__VORLIEGENDER TEXT__:
● ● ● ● ●

In der großen Welt – und in der kleinen, die so viel bedeutet

Ein waschechtes Gewächs des Kreises ist der Nußdorfer Unternehmer, Stifter, Mäzen und Museumsbesitzer Peter Klein. Nach dem Krieg im zerstörten Ort aufgewachsen, habe er die Not, den Mut, die Zuversicht und den ausgeprägten Gemeinschaftssinn beim Wiederaufbau unterbewusst miterlebt und als Rüstzeug mitbekommen, erzählt er. Auch Klein, der viel auf der Welt herumkam, fand trotz der „unglaublichen Eindrücke und Begegnungen im Ausland“ einzig zuhause, mit Familie und Freunden, den Ort, um Kraft zu schöpfen, wie er bekennt. „In unserer schnelllebigen Zeit bleiben oft das Innehalten und die Gemeinschaft auf der Strecke“, schreibt Klein. Durch sein Engagement versuche er, dass etwas bleibe von „dieser Verbundenheit, dieser Zusammengehörigkeit – oder von diesem besonderen Wir-Gefühl“.

● ● ● ● ●

__BEREITGESTELLTE DATEN__:
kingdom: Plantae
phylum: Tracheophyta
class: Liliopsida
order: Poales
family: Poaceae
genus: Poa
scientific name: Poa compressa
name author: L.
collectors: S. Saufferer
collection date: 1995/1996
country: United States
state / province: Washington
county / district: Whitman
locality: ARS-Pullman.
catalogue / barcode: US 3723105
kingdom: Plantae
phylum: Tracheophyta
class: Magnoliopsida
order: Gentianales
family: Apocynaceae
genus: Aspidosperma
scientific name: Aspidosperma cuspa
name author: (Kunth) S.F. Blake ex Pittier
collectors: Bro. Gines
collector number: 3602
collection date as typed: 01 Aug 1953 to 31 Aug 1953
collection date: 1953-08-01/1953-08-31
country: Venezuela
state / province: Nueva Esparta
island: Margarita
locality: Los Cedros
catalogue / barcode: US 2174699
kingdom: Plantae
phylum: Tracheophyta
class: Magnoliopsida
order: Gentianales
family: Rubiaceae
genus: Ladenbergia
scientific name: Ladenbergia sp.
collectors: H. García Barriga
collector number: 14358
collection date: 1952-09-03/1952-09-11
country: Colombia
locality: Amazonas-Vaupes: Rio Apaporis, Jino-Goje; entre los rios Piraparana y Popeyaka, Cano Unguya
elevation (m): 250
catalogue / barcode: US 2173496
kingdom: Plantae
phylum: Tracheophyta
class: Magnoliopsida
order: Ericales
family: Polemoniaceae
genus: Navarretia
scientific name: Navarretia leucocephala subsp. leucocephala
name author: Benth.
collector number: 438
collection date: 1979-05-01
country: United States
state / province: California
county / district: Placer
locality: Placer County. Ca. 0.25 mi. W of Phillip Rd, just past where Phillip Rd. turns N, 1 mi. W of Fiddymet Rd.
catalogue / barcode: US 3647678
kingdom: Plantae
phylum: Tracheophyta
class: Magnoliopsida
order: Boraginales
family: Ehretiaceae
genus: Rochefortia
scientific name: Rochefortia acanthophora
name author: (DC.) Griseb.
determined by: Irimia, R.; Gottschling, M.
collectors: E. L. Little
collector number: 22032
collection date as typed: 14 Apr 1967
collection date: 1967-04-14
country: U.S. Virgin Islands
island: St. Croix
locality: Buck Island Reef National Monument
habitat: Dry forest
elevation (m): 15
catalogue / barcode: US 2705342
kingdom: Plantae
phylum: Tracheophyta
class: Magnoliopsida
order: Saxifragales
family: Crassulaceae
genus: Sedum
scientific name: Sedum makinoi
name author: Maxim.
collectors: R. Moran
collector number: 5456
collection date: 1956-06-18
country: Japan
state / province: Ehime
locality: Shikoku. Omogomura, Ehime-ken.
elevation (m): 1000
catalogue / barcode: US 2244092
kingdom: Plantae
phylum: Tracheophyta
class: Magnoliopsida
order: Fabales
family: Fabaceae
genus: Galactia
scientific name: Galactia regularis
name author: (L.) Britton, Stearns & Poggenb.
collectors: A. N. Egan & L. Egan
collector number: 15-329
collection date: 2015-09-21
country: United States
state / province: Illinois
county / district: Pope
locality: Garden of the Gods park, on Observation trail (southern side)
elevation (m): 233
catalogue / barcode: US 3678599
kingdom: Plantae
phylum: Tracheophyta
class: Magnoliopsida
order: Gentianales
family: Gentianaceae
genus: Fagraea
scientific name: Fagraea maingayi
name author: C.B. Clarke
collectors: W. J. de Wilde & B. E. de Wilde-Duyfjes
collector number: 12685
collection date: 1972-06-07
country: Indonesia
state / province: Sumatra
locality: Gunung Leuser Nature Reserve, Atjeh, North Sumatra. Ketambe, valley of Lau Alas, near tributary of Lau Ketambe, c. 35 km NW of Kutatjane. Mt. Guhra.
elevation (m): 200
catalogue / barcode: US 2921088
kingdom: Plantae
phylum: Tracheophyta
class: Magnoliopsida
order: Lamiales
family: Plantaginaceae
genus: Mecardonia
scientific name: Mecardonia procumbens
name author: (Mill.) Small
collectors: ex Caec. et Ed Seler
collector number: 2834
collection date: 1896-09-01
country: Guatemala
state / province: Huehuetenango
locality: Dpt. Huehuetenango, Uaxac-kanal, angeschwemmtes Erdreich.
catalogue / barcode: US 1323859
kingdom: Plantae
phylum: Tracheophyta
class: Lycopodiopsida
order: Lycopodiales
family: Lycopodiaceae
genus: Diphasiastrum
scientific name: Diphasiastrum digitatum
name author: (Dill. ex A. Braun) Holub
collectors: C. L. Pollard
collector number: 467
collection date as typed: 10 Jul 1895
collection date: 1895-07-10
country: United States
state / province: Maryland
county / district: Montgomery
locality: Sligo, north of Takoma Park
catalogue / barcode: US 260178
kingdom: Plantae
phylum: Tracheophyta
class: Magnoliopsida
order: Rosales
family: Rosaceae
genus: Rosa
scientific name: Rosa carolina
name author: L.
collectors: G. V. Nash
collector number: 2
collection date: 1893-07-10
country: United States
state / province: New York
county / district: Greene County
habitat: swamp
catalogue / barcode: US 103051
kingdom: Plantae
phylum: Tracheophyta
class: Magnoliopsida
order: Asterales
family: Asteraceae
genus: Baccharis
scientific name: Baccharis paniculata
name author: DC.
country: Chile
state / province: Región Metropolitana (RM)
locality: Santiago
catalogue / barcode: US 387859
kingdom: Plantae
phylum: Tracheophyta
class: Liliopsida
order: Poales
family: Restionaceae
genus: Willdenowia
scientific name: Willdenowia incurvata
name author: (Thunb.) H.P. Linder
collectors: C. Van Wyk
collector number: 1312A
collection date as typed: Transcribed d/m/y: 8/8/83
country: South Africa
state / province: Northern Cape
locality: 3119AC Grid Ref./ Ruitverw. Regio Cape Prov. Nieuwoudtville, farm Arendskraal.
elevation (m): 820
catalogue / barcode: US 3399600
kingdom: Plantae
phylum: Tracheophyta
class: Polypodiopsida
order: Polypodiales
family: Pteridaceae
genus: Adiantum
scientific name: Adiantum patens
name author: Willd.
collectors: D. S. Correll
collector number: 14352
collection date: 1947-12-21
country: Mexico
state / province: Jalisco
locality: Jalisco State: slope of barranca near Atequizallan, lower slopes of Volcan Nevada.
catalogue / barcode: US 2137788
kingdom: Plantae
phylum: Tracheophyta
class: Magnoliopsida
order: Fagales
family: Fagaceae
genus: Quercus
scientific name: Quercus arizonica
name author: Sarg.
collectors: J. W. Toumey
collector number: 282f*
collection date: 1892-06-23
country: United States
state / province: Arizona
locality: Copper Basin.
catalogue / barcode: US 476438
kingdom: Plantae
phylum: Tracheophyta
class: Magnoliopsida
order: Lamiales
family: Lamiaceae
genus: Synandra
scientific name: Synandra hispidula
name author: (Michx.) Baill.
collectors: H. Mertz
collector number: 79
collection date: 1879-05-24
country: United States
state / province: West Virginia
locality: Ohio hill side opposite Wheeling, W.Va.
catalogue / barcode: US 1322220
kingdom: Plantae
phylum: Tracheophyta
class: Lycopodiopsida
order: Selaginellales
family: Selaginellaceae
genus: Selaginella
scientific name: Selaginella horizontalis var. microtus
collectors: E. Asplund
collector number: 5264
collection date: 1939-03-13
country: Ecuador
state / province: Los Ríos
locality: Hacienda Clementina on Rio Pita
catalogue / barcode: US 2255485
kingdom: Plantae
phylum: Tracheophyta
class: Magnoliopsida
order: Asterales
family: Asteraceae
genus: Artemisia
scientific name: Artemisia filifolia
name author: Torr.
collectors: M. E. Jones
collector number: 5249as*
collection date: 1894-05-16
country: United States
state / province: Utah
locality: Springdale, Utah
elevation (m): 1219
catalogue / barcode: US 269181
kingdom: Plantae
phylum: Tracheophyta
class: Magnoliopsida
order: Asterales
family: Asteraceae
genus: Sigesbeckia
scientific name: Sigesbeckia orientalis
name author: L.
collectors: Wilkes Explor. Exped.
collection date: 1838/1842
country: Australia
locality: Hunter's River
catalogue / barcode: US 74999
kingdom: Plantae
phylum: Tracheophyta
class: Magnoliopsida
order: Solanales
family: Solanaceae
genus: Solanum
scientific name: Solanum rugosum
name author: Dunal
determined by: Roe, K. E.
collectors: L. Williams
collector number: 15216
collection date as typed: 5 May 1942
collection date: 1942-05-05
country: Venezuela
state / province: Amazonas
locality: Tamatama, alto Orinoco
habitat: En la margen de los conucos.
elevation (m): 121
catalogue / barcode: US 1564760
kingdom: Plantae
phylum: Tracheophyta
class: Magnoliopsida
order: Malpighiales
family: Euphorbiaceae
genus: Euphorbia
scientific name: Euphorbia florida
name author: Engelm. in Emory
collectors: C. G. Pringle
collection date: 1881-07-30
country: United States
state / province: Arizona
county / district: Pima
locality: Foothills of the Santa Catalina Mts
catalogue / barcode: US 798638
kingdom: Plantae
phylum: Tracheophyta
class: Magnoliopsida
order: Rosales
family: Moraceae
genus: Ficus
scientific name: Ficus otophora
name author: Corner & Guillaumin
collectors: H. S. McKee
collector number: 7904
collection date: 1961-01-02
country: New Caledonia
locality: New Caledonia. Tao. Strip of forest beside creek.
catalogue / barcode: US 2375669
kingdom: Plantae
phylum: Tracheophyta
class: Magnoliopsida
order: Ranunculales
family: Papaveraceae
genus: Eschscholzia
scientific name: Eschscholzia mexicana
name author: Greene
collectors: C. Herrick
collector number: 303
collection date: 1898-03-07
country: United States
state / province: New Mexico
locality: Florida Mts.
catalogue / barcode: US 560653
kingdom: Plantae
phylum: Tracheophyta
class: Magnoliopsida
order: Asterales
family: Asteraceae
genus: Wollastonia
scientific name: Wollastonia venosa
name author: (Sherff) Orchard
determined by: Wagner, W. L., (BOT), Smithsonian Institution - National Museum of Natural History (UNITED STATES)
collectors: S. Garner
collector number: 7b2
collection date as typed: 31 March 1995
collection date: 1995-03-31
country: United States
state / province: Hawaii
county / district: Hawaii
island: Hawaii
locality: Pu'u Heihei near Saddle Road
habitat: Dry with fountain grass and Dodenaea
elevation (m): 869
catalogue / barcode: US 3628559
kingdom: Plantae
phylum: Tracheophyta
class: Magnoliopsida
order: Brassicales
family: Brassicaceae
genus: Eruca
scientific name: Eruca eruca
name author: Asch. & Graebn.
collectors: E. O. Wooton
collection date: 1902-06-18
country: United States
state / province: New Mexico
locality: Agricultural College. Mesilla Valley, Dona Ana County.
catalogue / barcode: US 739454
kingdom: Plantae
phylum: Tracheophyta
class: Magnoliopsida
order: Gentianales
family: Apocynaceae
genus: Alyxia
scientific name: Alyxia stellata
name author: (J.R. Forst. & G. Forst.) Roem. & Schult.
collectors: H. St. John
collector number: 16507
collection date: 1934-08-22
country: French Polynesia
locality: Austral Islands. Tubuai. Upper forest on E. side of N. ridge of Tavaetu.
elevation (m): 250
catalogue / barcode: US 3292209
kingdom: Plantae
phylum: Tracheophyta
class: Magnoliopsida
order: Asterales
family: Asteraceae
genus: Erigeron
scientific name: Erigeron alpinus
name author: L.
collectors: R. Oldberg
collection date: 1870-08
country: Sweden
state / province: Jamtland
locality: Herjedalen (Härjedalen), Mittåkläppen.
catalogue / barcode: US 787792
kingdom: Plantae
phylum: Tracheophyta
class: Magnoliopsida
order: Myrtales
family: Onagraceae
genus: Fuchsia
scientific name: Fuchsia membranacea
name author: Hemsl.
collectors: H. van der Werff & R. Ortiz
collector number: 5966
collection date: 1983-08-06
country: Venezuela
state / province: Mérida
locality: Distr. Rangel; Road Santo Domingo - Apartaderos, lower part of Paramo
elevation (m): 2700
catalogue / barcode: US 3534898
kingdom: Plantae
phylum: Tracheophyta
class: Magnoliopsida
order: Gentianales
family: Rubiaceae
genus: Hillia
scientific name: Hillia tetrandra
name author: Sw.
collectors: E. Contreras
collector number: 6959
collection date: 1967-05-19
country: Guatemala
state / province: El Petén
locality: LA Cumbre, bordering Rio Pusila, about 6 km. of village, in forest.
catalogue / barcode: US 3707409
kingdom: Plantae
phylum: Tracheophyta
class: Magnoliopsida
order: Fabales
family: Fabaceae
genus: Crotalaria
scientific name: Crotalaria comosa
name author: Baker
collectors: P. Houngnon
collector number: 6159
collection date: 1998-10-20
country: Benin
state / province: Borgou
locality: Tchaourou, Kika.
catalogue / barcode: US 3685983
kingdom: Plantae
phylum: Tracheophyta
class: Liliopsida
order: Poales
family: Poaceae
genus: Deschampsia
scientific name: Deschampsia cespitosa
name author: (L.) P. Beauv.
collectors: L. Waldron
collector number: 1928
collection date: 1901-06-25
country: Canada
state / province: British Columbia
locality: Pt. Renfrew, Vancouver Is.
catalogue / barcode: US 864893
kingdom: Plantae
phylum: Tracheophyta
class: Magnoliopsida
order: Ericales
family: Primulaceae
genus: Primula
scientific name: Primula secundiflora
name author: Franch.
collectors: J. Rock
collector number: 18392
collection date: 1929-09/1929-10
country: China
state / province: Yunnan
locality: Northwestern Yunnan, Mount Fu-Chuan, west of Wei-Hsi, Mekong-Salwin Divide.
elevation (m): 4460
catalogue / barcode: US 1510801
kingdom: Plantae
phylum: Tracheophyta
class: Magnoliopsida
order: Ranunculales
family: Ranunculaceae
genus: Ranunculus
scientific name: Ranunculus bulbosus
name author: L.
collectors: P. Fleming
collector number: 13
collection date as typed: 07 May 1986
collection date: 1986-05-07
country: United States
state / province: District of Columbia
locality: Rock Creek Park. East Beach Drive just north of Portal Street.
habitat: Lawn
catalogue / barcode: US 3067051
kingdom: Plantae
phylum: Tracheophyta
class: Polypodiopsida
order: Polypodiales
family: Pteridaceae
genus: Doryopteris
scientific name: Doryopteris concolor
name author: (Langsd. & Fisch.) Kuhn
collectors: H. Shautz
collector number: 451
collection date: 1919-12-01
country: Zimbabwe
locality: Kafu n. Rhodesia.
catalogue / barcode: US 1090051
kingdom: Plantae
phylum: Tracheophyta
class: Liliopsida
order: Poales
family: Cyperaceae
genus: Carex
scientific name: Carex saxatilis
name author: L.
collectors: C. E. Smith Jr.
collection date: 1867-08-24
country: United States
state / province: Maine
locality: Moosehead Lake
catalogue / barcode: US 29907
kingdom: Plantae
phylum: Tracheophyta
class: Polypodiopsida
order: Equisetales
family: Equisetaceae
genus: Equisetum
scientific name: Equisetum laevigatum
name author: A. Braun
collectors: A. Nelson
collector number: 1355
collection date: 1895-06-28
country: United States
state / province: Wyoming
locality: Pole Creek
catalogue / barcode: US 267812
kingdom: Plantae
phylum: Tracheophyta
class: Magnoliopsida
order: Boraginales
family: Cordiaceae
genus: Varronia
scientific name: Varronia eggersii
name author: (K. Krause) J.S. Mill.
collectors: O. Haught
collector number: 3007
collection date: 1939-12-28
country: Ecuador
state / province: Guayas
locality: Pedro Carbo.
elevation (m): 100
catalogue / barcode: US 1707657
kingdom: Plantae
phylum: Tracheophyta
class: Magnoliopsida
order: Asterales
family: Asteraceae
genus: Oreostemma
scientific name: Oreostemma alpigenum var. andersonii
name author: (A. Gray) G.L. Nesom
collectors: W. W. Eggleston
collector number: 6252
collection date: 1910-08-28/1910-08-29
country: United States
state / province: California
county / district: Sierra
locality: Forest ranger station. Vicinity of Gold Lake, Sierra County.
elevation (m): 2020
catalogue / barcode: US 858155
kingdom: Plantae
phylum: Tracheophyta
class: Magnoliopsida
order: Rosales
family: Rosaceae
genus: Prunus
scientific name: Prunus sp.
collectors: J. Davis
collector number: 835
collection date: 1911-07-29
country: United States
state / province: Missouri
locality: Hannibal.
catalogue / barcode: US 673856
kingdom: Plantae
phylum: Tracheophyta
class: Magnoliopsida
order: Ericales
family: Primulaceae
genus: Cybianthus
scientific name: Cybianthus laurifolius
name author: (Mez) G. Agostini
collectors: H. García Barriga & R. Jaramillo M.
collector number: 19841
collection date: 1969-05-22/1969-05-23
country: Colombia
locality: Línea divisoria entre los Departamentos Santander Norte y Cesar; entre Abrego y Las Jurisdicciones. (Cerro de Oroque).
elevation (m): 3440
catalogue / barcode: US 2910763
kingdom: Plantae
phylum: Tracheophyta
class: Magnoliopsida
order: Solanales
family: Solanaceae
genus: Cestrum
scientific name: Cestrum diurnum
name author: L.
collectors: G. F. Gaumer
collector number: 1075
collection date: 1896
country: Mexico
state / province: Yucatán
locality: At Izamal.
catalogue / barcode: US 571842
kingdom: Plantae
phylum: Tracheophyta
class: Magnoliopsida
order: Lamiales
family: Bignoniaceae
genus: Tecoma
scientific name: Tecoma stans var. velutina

● ● ● ● ●

__AUFGABEN__:
(a) Stimmen diese Aussagen mit dem Text über Peter Klein überein? Antworte jeweils mit Ja oder Nein und zitiere die Worte des Textes, die das entscheiden.
(i) Klein ist nach dem Krieg in einem zerstörten Ort aufgewachsen.
(ii) Kraft schöpft Klein vor allem bei seinen Reisen im Ausland.
(iii) Laut Klein kommen in der heutigen schnelllebigen Zeit das Innehalten und die Gemeinschaft oft zu kurz.
(b) Schreib den Text über Peter Klein nach seinem letzten Satz weiter.

__ANTWORTEN__:
(a)
(i) Ja: „Nach dem Krieg im zerstörten Ort aufgewachsen“
(ii) Nein: „einzig zuhause, mit Familie und Freunden, den Ort, um Kraft zu schöpfen“
(iii) Ja: „In unserer schnelllebigen Zeit bleiben oft das Innehalten und die Gemeinschaft auf der Strecke“

(b)
Carolin Klöckner, 2018/2019 Deutsche Weinkönigin, als Kind nahe Chicago aufgewachsen, mit sechs Jahren nach Vaihingen/Enz gezogen, hat als polyglotte junge Frau ebenfalls immer die guten regionalen Erinnerungen im Gepäck – „Eisdisco, Lama-Bar, Ludwigsburger Weihnachtsmarkt, Silvesterlauf in Bietigheim-Bissingen“: diese „großartigen Erinnerungen“ an Erlebnisse mit Freunden machten Heimat für sie aus, bekennt sie.

Sandra Richter, Chefin des Deutschen Literaturarchivs in Marbach, fällt das lateinische Wort „industrius“ („fleißig, eifrig, beharrlich“) ein, wenn sie an den Landkreis denkt: „Hier ist alles in Bewegung, beharrlich und fleißig“, wie die zahlreichen Industrieunternehmen belegen, die sich mit besonderen kulturellen Initiativen verbinden, findet sie. Die in Sachsenheim aufgewachsene Violinistin Ursula Schoch erzählt, sie koche zwar auch noch in Amsterdam, wo sie jetzt lebe, Grießklößchensuppe und Spätzle, sie schmeckten aber nirgends so gut wie in der alten Heimat. Ihr elfjähriger Sohn träume sogar davon, später einmal die Familienapotheke in Sachsenheim zu übernehmen.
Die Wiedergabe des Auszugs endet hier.